Habertürk yazarı Nihal Bengisu Karaca, İsrail'in 60 Filistinli protestocuyu öldürdüğü Kudüs katliamıyla ilgili olarak değerlendirmelerde bulundu. Karaca, "Türkiye başta 'one minute' yiğitliği olmak üzere Filistin davasına hep destek verdi, ama bir yandan da İsrail’in meşru bir aktör muamelesi görmesini sağlayan adımlara katkı sundu. Ne kadar tövbe edilse az" dedi.
29 Ocak 2009'da Davos’taki Dünya Ekonomik Forumu'nda moderatör, dönemin Başbakanı Tayyip Erdoğan'ın konuşmasını kesmeye çalışmıştı. Erdoğan ise bunun üzerine “One Minute” diyerek, müdahale edilmemesini söylemiş; "Benim için de bundan böyle Davos bitmiştir. Daha Davos’a gelmem" diyerek salonu terk etmişti. Dönemin İsrail Cumhurbaşkanı Şimon Peres'in de katıldığı “Gazze: Ortadoğu’da Barış Modeli" panelinde yaşananlar, Türk-Arap ilişkilerininde dönüm noktası olarak yorumlanmıştı.

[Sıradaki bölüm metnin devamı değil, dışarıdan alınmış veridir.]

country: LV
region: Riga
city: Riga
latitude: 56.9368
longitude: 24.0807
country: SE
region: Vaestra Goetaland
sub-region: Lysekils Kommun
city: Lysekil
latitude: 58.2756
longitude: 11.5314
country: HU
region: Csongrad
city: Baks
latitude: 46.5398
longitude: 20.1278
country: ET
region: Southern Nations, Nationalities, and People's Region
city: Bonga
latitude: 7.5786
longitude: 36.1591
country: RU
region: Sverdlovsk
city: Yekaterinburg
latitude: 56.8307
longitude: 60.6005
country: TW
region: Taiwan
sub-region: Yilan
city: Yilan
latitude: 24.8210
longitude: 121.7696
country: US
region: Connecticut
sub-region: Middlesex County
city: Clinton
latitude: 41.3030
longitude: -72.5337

Karaca, "Filistin yalnız değildir’ derken?" başlığıyla yayımlanan (16 Mayıs 2018) yazısında şu ifadelere de yer verdi:
"Tablo bu denli vahim iken Türkiye’nin iktidar partisi ve muhalif partiler de dahil olmak üzere her kafadan çıkan 'Kınayalım, miting düzenleyelim, yas ilan edelim' sözlerinin manasızlığı ortadadır diye düşünüyorum.Erdoğan’ın Londra’dan seslenişi, Batı’nın göbeğinden dile getirdiği gerçekler önemlidir, anlamlıdır ancak bazı yaptırımlarla desteklenecek ise. 'Ağlama Kudüs' şarkıları için artık çok geç.

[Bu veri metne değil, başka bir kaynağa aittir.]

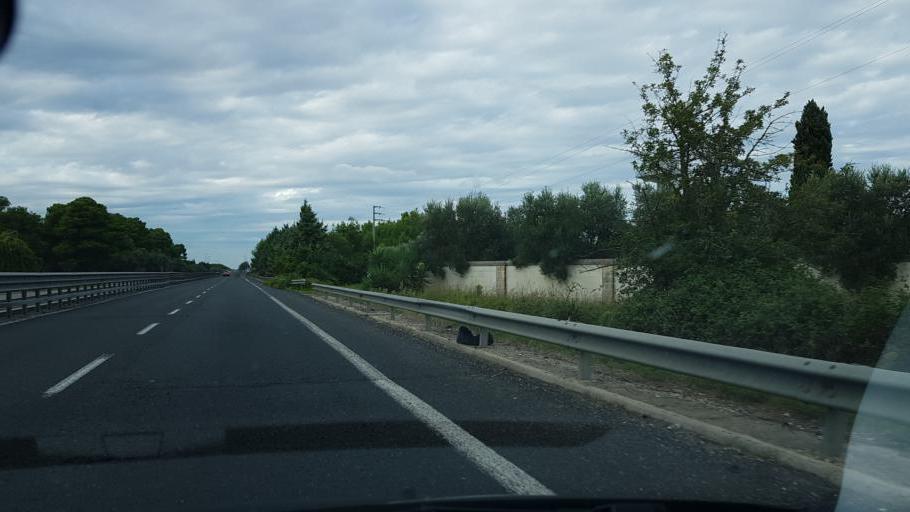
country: IT
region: Apulia
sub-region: Provincia di Lecce
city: San Donato di Lecce
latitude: 40.2841
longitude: 18.2005
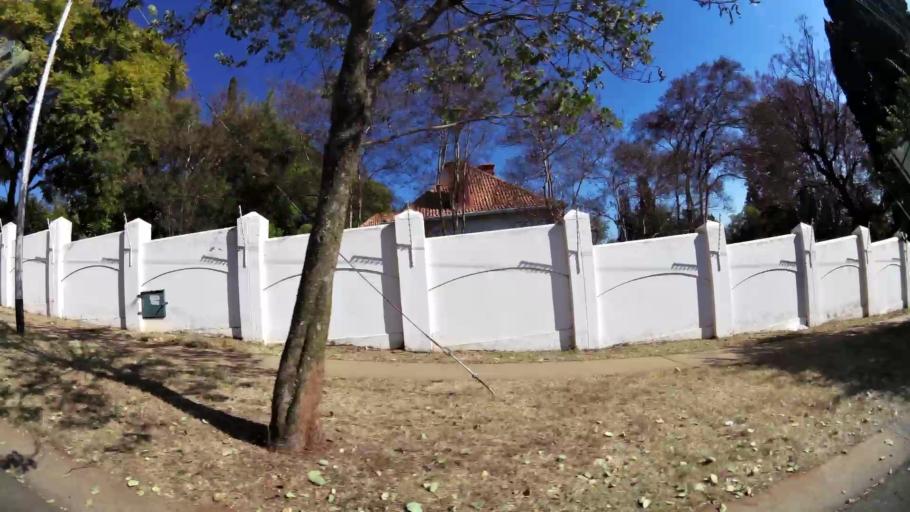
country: ZA
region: Gauteng
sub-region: City of Tshwane Metropolitan Municipality
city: Pretoria
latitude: -25.7628
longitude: 28.2045
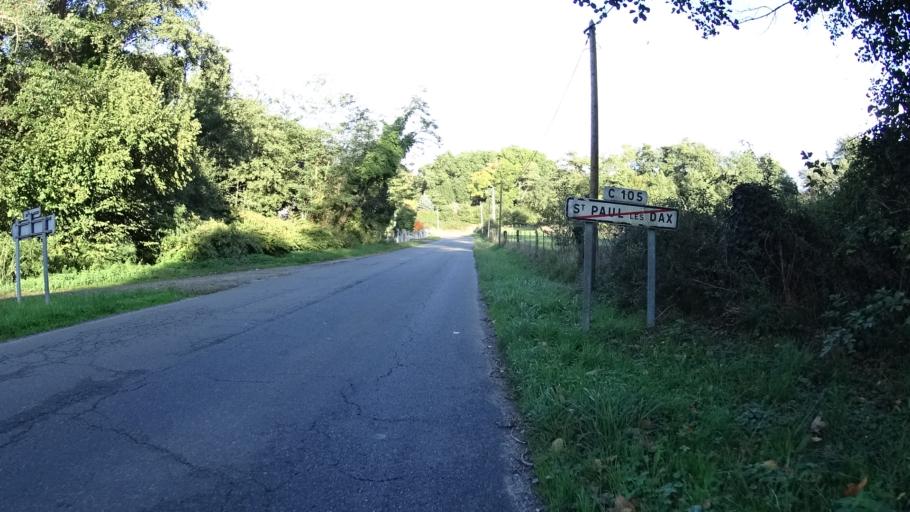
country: FR
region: Aquitaine
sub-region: Departement des Landes
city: Saint-Paul-les-Dax
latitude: 43.7386
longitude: -1.0426
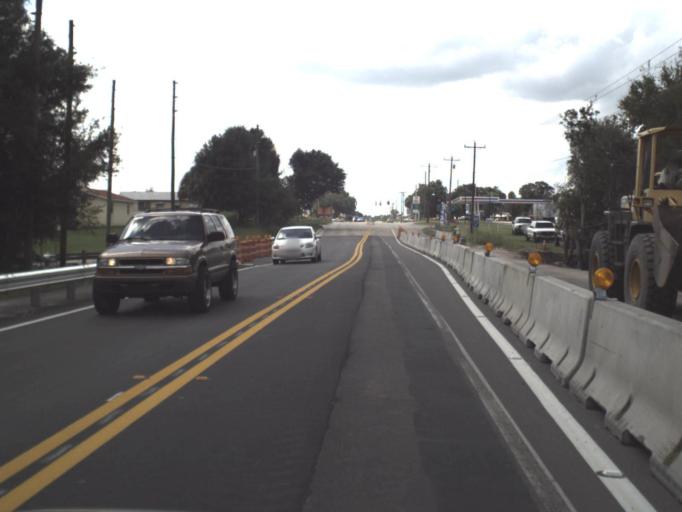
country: US
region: Florida
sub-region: Hardee County
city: Zolfo Springs
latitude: 27.5002
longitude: -81.7947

"Şimdi, 'Kudüs yalnız değildir' diye tweet atıyorsak, gereğini de yapmamız gerekir. Onurlu biçimde kazanan tarafın karşısına dikilmek ve kaybeden kardeşlerimizi yalnız bırakmamak, 'beraber yenilmek' de bir mirastır. Bunun için de en azından İsrail’deki büyükelçimizi çekmek, anlaşmaları iptal etmek ve 60’tan fazla kişinin öldüğü gün hâlâ Filistinlilere terörist yaftası asan sosyal medya paylaşımlarıyla dikkat çeken Ankara’daki büyükelçi Eitan Naeh’i sınır dışı etmek gibi işleri düşünmeliyiz."